Survivalist spends 45 years filling huge basement with food — then decides Puerto Ricans need it more

Clark Mindock
Joseph Badame had collected the goods over 45 years with his wife: Elizabeth Robertson/The Philadelphia Inquirer via AP

A grieving widower survivalist and a young Puerto Rican couple have found a way to turn tragedy into hope.

Forty barrels, filled with over 300 pounds of food each are making their way to Puerto Rico after Joseph Badame ran into Victoria Barber at an estate sale where bankers were selling of Mr Badame’s New Jersey home. The food — amassed over 45 years as Mr Badame prepared with his late wife for a potential national or international crisis — were not for sale, and the 74-year-old was concerned it would all get tossed.

But on the day of the estate sale, Ms Barber was in the market for massive food donations: Just the day before, Hurricane Maria made landfall on Puerto Rico, leaving most of the island without food, water, and reliable food supplies — including Ms Barber’s hometown. She and her husband Anthony had started a fund out of their food truck for donations to help, but she was not expecting to come across a stash of supplies as big as what Mr Badame had to offer.

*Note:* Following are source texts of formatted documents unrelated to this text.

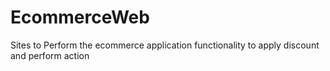 # EcommerceWeb
Sites to Perform the ecommerce application functionality to apply discount and perform action
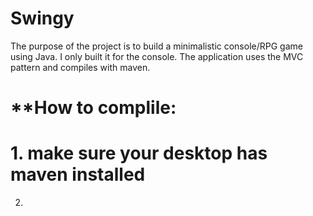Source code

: # Swingy

The purpose of the project is to build a minimalistic console/RPG game using Java. I only built it for the console. The application uses the MVC pattern and compiles with maven.

# **How to complile:
# 1. make sure your desktop has maven installed 
2. 
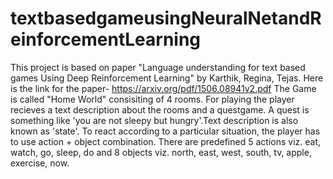 # textbasedgameusingNeuralNetandReinforcementLearning
This project is based on paper "Language understanding for text based games Using Deep Reinforcement Learning" by Karthik, Regina, Tejas. Here is the link for the paper- https://arxiv.org/pdf/1506.08941v2.pdf
The Game is called "Home World" consisiting of 4 rooms.
For playing the player recieves a text description about the rooms and a questgame. A quest is something like 'you are not sleepy but hungry'.Text description is also known as 'state'. To react according to a particular situation, the player has to use action + object combination. There are predefined 5 actions viz. eat, watch, go, sleep, do and 8 objects viz. north, east, west, south, tv, apple, exercise, now.
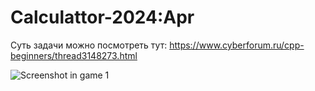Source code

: # Calculattor-2024:Apr

Суть задачи можно посмотреть тут:
https://www.cyberforum.ru/cpp-beginners/thread3148273.html
 
  ![Screenshot in game 1](..\..\..\scrshorts\vsvolga.jpg.jpg)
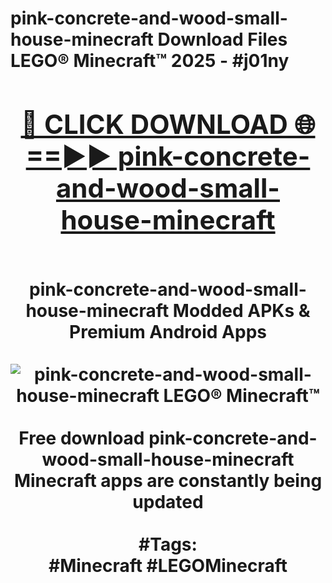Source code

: <h1>pink-concrete-and-wood-small-house-minecraft Download Files LEGO® Minecraft™ 2025 - #j01ny
<br>
<div align="center">
<h2><a href="https://apps.freeplayer.one?pink-concrete-and-wood-small-house-minecraft" rel="nofollow">🔴 CLICK DOWNLOAD 🌐==►► pink-concrete-and-wood-small-house-minecraft</a></h2>
<br>
pink-concrete-and-wood-small-house-minecraft Modded APKs & Premium Android Apps
<br>
<br>
<a href="https://apps.freeplayer.one?pink-concrete-and-wood-small-house-minecraft" rel="nofollow" data-target="animated-image.originalLink"><img src="https://github.com/user-attachments/assets/0f9c940e-d8b0-45ae-aac7-cd30a18b3e1c" alt="pink-concrete-and-wood-small-house-minecraft LEGO® Minecraft™" style="max-width: 100%; display: inline-block;" data-target="animated-image.originalImage"></a>
<br><br>
Free download pink-concrete-and-wood-small-house-minecraft Minecraft apps are constantly being updated
<br><br>
#Tags:
<br>
#Minecraft #LEGOMinecraft
</div>
<br>
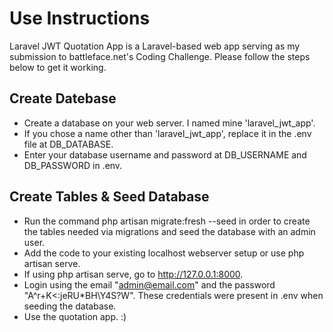 # Use Instructions

Laravel JWT Quotation App is a Laravel-based web app serving as my submission to battleface.net's Coding Challenge. Please follow the steps below to get it working.



## Create Datebase

- Create a database on your web server. I named mine 'laravel_jwt_app'.
- If you chose a name other than 'laravel_jwt_app', replace it in the .env file at DB_DATABASE.
- Enter your database username and password at DB_USERNAME and DB_PASSWORD in .env.



## Create Tables & Seed Database

- Run the command php artisan migrate:fresh --seed in order to create the tables needed via migrations and seed the database with an admin user.
- Add the code to your existing localhost webserver setup or use php artisan serve.
- If using php artisan serve, go to http://127.0.0.1:8000.
- Login using the email "admin@email.com" and the password "A^r+K<:jeRU\*BH\Y4S?W". These credentials were present in .env when seeding the database.
- Use the quotation app. :)
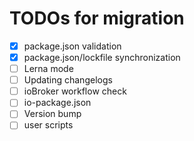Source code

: # TODOs for migration

-   [x] package.json validation
-   [x] package.json/lockfile synchronization
-   [ ] Lerna mode
-   [ ] Updating changelogs
-   [ ] ioBroker workflow check
-   [ ] io-package.json
-   [ ] Version bump
-   [ ] user scripts
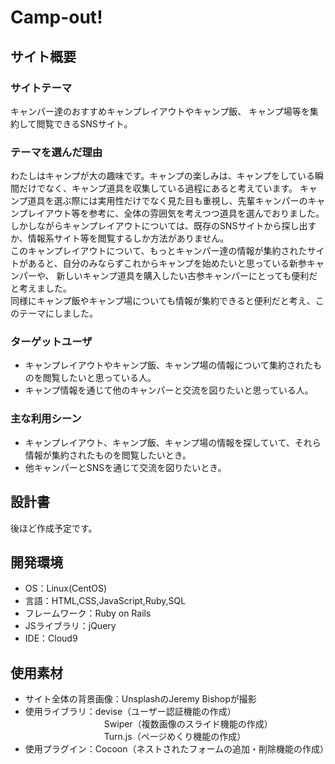 # Camp-out!

## サイト概要

### サイトテーマ
キャンパー達のおすすめキャンプレイアウトやキャンプ飯、 キャンプ場等を集約して閲覧できるSNSサイト。
​
### テーマを選んだ理由
わたしはキャンプが大の趣味です。キャンプの楽しみは、キャンプをしている瞬間だけでなく、キャンプ道具を収集している過程にあると考えています。
キャンプ道具を選ぶ際には実用性だけでなく見た目も重視し、先輩キャンパーのキャンプレイアウト等を参考に、全体の雰囲気を考えつつ道具を選んでおりました。<br>
しかしながらキャンプレイアウトについては、既存のSNSサイトから探し出すか、情報系サイト等を閲覧するしか方法がありません。<br>
このキャンプレイアウトについて、もっとキャンパー達の情報が集約されたサイトがあると、自分のみならずこれからキャンプを始めたいと思っている新参キャンパーや、
新しいキャンプ道具を購入したい古参キャンパーにとっても便利だと考えました。<br>
同様にキャンプ飯やキャンプ場についても情報が集約できると便利だと考え、このテーマにしました。
​
### ターゲットユーザ
- キャンプレイアウトやキャンプ飯、キャンプ場の情報について集約されたものを閲覧したいと思っている人。
- キャンプ情報を通じて他のキャンパーと交流を図りたいと思っている人。
​
### 主な利用シーン
- キャンプレイアウト、キャンプ飯、キャンプ場の情報を探していて、それら情報が集約されたものを閲覧したいとき。
- 他キャンパーとSNSを通じて交流を図りたいとき。
​
## 設計書
後ほど作成予定です。
​
## 開発環境
- OS：Linux(CentOS)
- 言語：HTML,CSS,JavaScript,Ruby,SQL
- フレームワーク：Ruby on Rails
- JSライブラリ：jQuery
- IDE：Cloud9
​
## 使用素材
- サイト全体の背景画像：UnsplashのJeremy Bishopが撮影
- 使用ライブラリ：devise（ユーザー認証機能の作成）
　　　　　　　　　Swiper（複数画像のスライド機能の作成）
　　　　　　　　　Turn.js（ページめくり機能の作成）
- 使用プラグイン：Cocoon（ネストされたフォームの追加・削除機能の作成）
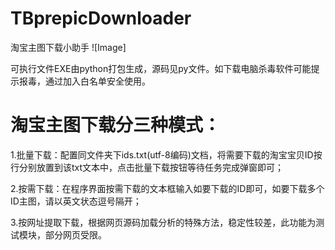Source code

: # TBprepicDownloader
淘宝主图下载小助手
![Image]

可执行文件EXE由python打包生成，源码见py文件。如下载电脑杀毒软件可能提示报毒，通过加入白名单安全使用。

# 淘宝主图下载分三种模式：

1.批量下载：配置同文件夹下ids.txt(utf-8编码)文档，将需要下载的淘宝宝贝ID按行分别放置到该txt文本中，点击批量下载按钮等待任务完成弹窗即可；

2.按需下载：在程序界面按需下载的文本框输入如要下载的ID即可，如要下载多个ID主图，请以英文状态逗号隔开；

3.按网址提取下载，根据网页源码加载分析的特殊方法，稳定性较差，此功能为测试模块，部分网页受限。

"I'm having trouble putting it into words, but it was just lifesaving for my family," Ms Barber told The Independent. "There were 70 barrels filled with food when my entire family was completely devastated from the hurricane, and in dire need of help. So, it was, like, this miracle."

Ms Barber’s hometown, Arecibo - just west of San Juan - was devastated by Hurricane Maria alongside much of Puerto Rico.

Water remains scarce there more than two weeks after the storm made landfall, and temperatures are have exceeded 110 degrees Fahrenheit. Hospitals remain on emergency power with no air conditioning. An official at the hospital there says they are at least 49 dead from “indirect deaths” related to the storm — those who have had heart attacks but not been able to get adequate care, those who fell from roofs expecting damage, people on kidney dialysis machines that failed, for example.

“We have not heard from my grandmother since Tuesday about 8:30 am. Since then we learned she was on her roof waiting to be rescued because floods were 10 feet high,” Ms Barber wrote on the GoFundMe page she set up to help. “My home town is gone, my family are all displaced. My heart is broken.”

Ms Barber said that each barrel has enough food to feed 84 people for up to four months. The first shipment, due to arrive Saturday, will be taken off of the private plane it was sent on and brought directly to her town on trucks. The flight was volunteered to them, so they just need to pay the truck drivers. The next shipment will cost about $175 a barrel to fly over, and will occur in a few weeks.

The shipment will help out quite a bit: So far, she's only aware of her family receiving one box of food.

"I know that they did receive a box. They waited in line for eight hours to receive a box of food, and they were very grateful, you could hear it in their voices," she said. "Happy to have oatmeal. Happy to have cans of Chef Boyardee."

Mr Badame had developed the stockpile alongside his wife, Phyllis, after they returned to the US from stints in the Peace Corps in the 1970s. That time was particularly volatile in South Jersey, where they lived, with race riots erupting in Camden, leading to an exodus of white families out of that city after one in 1971 after a Puerto Rican man was killed by two white police officers.

The Badames moved a bit further away from Camden two years after that riot, and over the years had built a large home equipped to withstand a major crisis, should one happen.

But Phyllis had a massive stroke that left her paralyzed in 2005. Mr Badame had to quit his job to care for her, and he went broke. His wife died in 2013 after another stroke. Mr Badame received his eviction notice last month, after defaulting on mortgage and tax payments.

Faced with that tragedy, the opportunity to help Puerto Rico has given him a new sense of purpose.

“I’m tired, old, depressed, feeling like I’m a failure regarding the survival thing,” he told the Washington Post. Then she “came along, gave me a shot of adrenaline. I couldn’t believe it.”